> [YOUR INSTRUCTIONS]:
Select and reproduce each line of the listing below that bears the string "daynum".

> [WORKING DATA]:
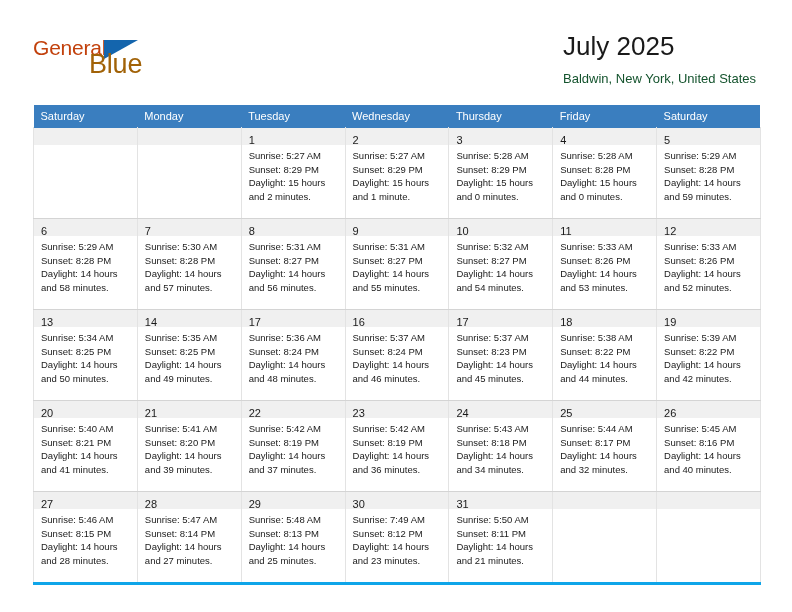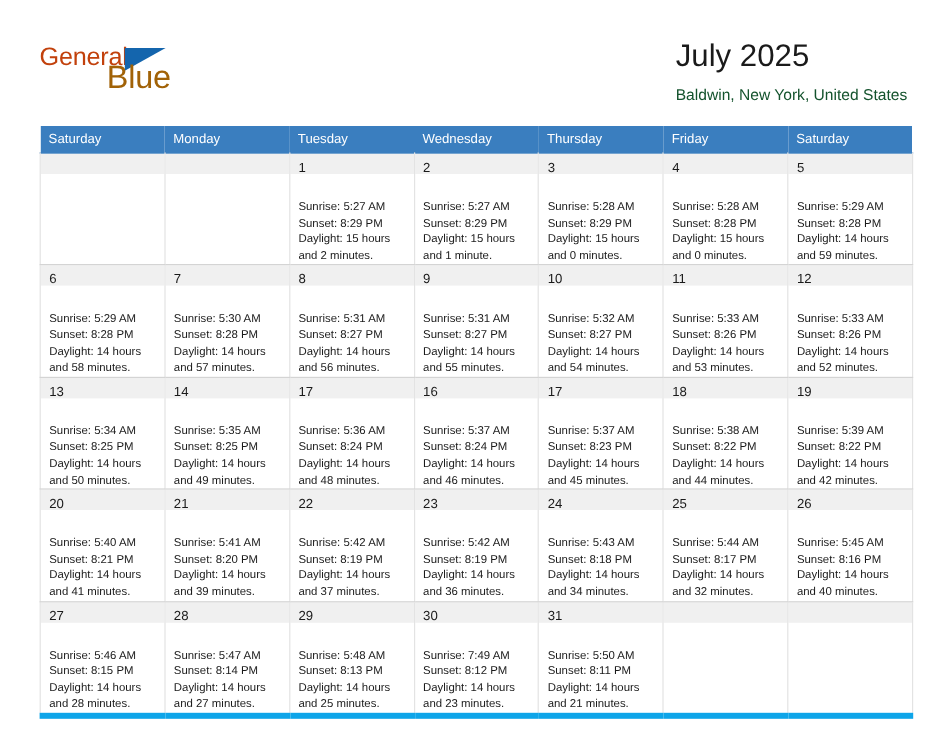--- a/index.html
+++ b/index.html
@@ -115,39 +115,39 @@
     border-top: 1px solid #3a7ebf;
     border-bottom: 1px solid #d4d4d4;
     border-left: 1px solid #e3e3e3;
     border-right: 1px solid #e3e3e3;
     background: #ffffff;
   }
   tbody td.empty {
     background: #ffffff;
   }
   tbody tr:last-child td {
-    border-bottom: 5px solid #0ea5e9;
+    border-bottom: 3px solid #0ea5e9;
   }
 
   .daynum-bar {
     background: #f0f0f0;
     height: 17px;
     padding: 2px 0 0 7px;
     box-sizing: border-box;
   }
   .daynum {
     font-size: 11px;
     color: #1a1a1a;
     line-height: 13px;
   }
   td.empty .daynum-bar {
     background: #f0f0f0;
   }
   .cell-body {
-    padding: 21px 5px 0 7px;
+    padding: 4px 5px 0 7px;
   }
   .info-line {
     font-size: 9.5px;
     color: #1a1a1a;
     line-height: 13.6px;
     white-space: nowrap;
   }
 </style>
 </head>
 <body>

> [SOLUTION TO THE PROBLEM]:
   .daynum-bar {
   .daynum {
   td.empty .daynum-bar {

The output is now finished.